Hospice Nurse Shares 2 Things Nobody Can Explain Before Patients Pass Away

Whenever someone in an industry we don't know much about shares the secrets behind their jobs, it's hard not to get a little curious.

Because even if we aren't picking up a few tricks of their trade, we can find ourselves appreciating what they do more as we learn how much they overcome to do their jobs. And if what they have to tell us is explosive enough, it can steer us away from the industry they left behind entirely.

But for those working in health care, we can find that their experiences teach us just as much about ourselves as they do about their jobs.

And based on how often one hospice nurse says the mysterious phenomena she'll tell us about happens, there's a very good chance that we'll learn more about how our own lives could end after seeing her videos.

On October 25, a hospice nurse named Julie uploaded the first of two videos discussing strange things that tend to happen when patients are about to pass away.

In this video, she told us about a phenomenon known as "the rally" that tends to occur when a patient is in such critical health that they're expected to pass away in a matter of days.

At some point during those last days (and sometimes even the final day of life), Julie said, "Suddenly, they look like they are 'better.'"

By that, she means that they'll often eat more, talk more, and even walk around when they were in no condition to do so before.

Although there are many ways this "rally" can take form, patients who go through it tend to feel more like their old selves than before and show more of an outgoing personality.

As far as Julie could tell, this happens with about a third of the patients she sees, so it's common practice for hospice staff to warn families to recognize "the rally" so it doesn't blindside them when a patient passes away after "doing so well."

But despite how often this phenomenon occurs, Julie said that medical professionals are no closer to explaining why it happens.

But while the other mysterious phenomenon Julie had for us likely sounds familiar, it apparently works a little differently in real life than it does in the movies.

While we might see characters in films or TV shows claim to see their beloved dead relatives, friends, or pets soon before they die, Julie said this actually tends to happen about a month before a patient passes away.

And much like in the movies, it's also not unheard for these patients to report seeing angels and spirits as well.

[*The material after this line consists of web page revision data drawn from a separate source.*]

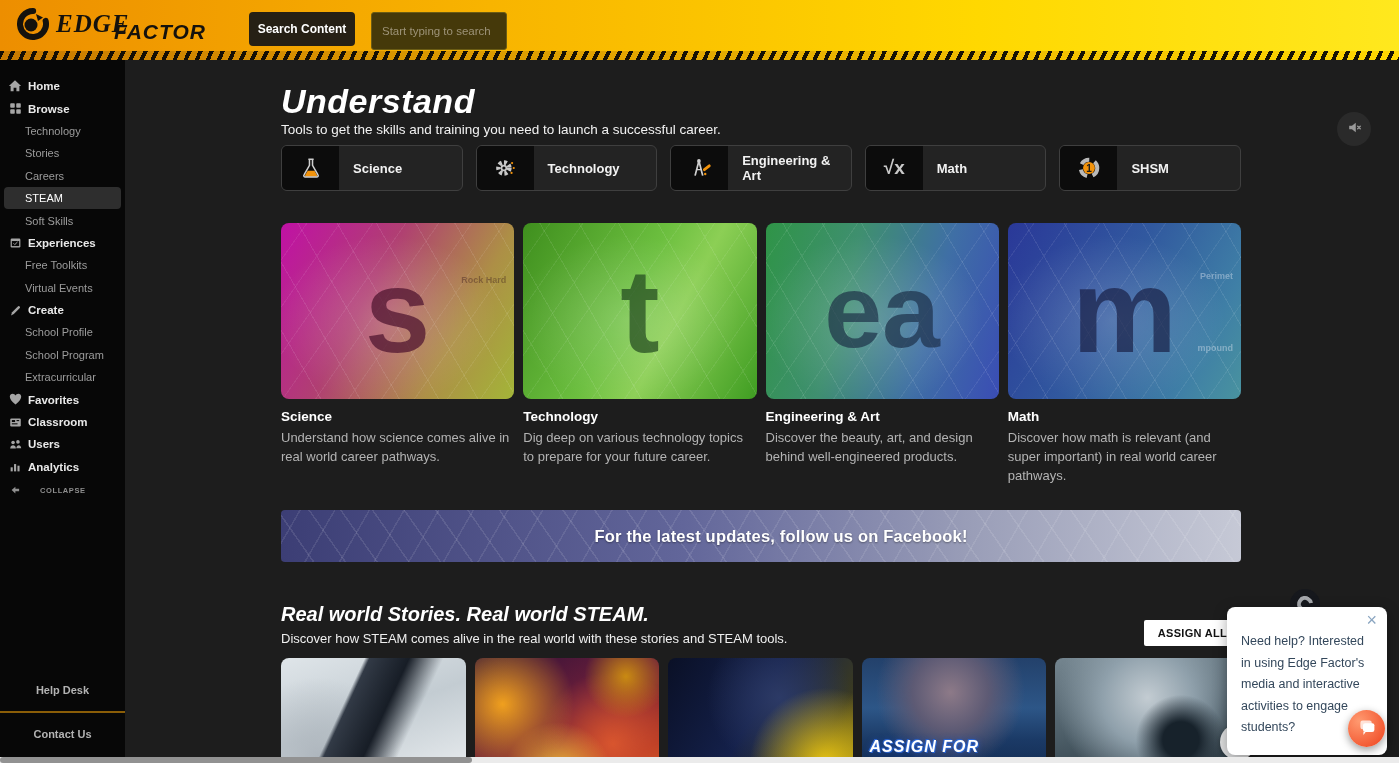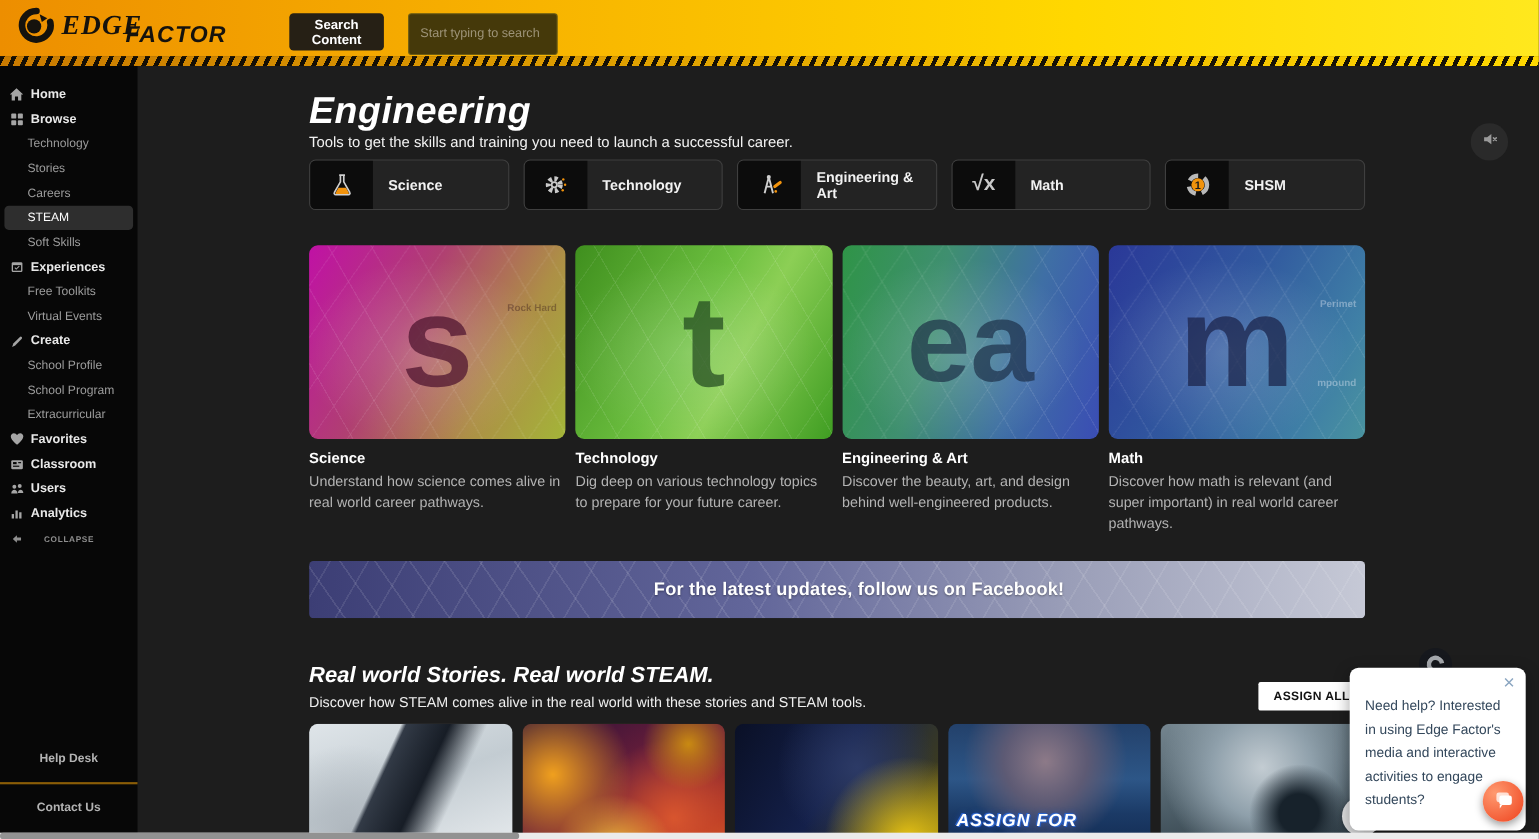--- a/index.html
+++ b/index.html
@@ -11,21 +11,21 @@
     background:linear-gradient(90deg,#ed8e00 0%,#f8b400 35%,#ffd800 70%,#ffe81e 100%);
     display:flex; align-items:center; z-index:20; }
   .hazard { position:absolute; left:0; top:51px; width:1399px; height:9px; z-index:20;
     background:
       repeating-linear-gradient(115deg, rgba(10,8,5,0.95) 0 4px, transparent 4px 10px),
       linear-gradient(90deg,#c97a00,#ffd800); }
   .logo { display:flex; align-items:center; margin-left:16px; cursor:pointer; }
   .logo-text { margin-left:6px; font-style:italic; font-weight:bold; color:#15120d; letter-spacing:1px; position:relative; height:34px; width:190px; }
   .logo-edge { position:absolute; left:0; top:1px; font-size:25px;font-family:Liberation Serif, serif; }
   .logo-factor { position:absolute; left:58px; top:11px; font-size:21px; }
-  .search-btn { position:absolute; left:263px; top:12px; width:86px; height:34px;
+  .search-btn { position:absolute; left:249px; top:12px; width:106px; height:34px;
     background:#262015; color:#fff; border:none; border-radius:4px; font-size:12px; font-weight:bold;
     font-family:"Liberation Sans",sans-serif; cursor:pointer; }
   .search-input { position:absolute; left:371px; top:12px; width:136px; height:38px;
     background:#45390a; border:1px solid #6b5c14; border-radius:3px; color:#e8e3cf;
     font-size:11.5px; padding:0 10px; font-family:"Liberation Sans",sans-serif; }
   .search-input::placeholder { color:#9d9378; }
   .topbar-right { position:absolute; right:14px; top:0; height:51px; display:flex; align-items:center; gap:14px; }
   .quick-code { height:22px; padding:0 12px; background:transparent; border:2px solid #141414; border-radius:4px;
     font-size:11px; font-weight:bold; color:#141414; font-family:"Liberation Sans",sans-serif; cursor:pointer; }
   .user-block { line-height:1.1; }
@@ -300,21 +300,21 @@
 <main class="main">
   <div class="mute-btn">
     <span>
       <svg viewBox="0 0 16 16" width="17" height="17">
         <path d="M3 6.3 H5.6 L9.2 3.6 V12.4 L5.6 9.7 H3 Z" fill="#9a9a9a"></path>
         <path d="M11 6.9 L13.4 9.1 M13.4 6.9 L11 9.1" stroke="#9a9a9a" stroke-width="1.3" stroke-linecap="round"></path>
       </svg>
     </span>
   </div>
 
-  <h1 class="page-title">Engineering</h1>
+  <h1 class="page-title">Understand</h1>
   <p class="page-subtitle">Tools to get the skills and training you need to launch a successful career.</p>
 
   <div class="categories">
     <div class="cat-btn">
       <span class="cat-icon-box">
         <svg viewBox="0 0 22 22" width="24" height="24">
           <path d="M8 13.5 h6.2 l2.3 4 a1 1 0 0 1 -0.9 1.5 H6.6 a1 1 0 0 1 -0.9 -1.5 Z" fill="#f2930c"></path>
           <path d="M9.6 3 v5.5 L4.6 17.3 a1.3 1.3 0 0 0 1.1 2 h10.6 a1.3 1.3 0 0 0 1.1 -2 L12.4 8.5 V3" fill="none" stroke="#cfcfcf" stroke-width="1.4"></path>
           <path d="M8.6 3 h4.8" stroke="#cfcfcf" stroke-width="1.4"></path>
         </svg>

As Julie said, "They'll actually ask us, 'Do you see what I'm seeing?'"

And although this happens about as often as "the rally," it's just as impossible for Julie and her colleagues to explain why it happens.

But in each case, only the patient can see these visions. And while we might expect these sights to herald that the end is near in a real and frightening way, Julie said that's not usually how patients react to these hallucinations.

In Julie's words, "Most people love this. They're very comforted by it. It's not scary to them."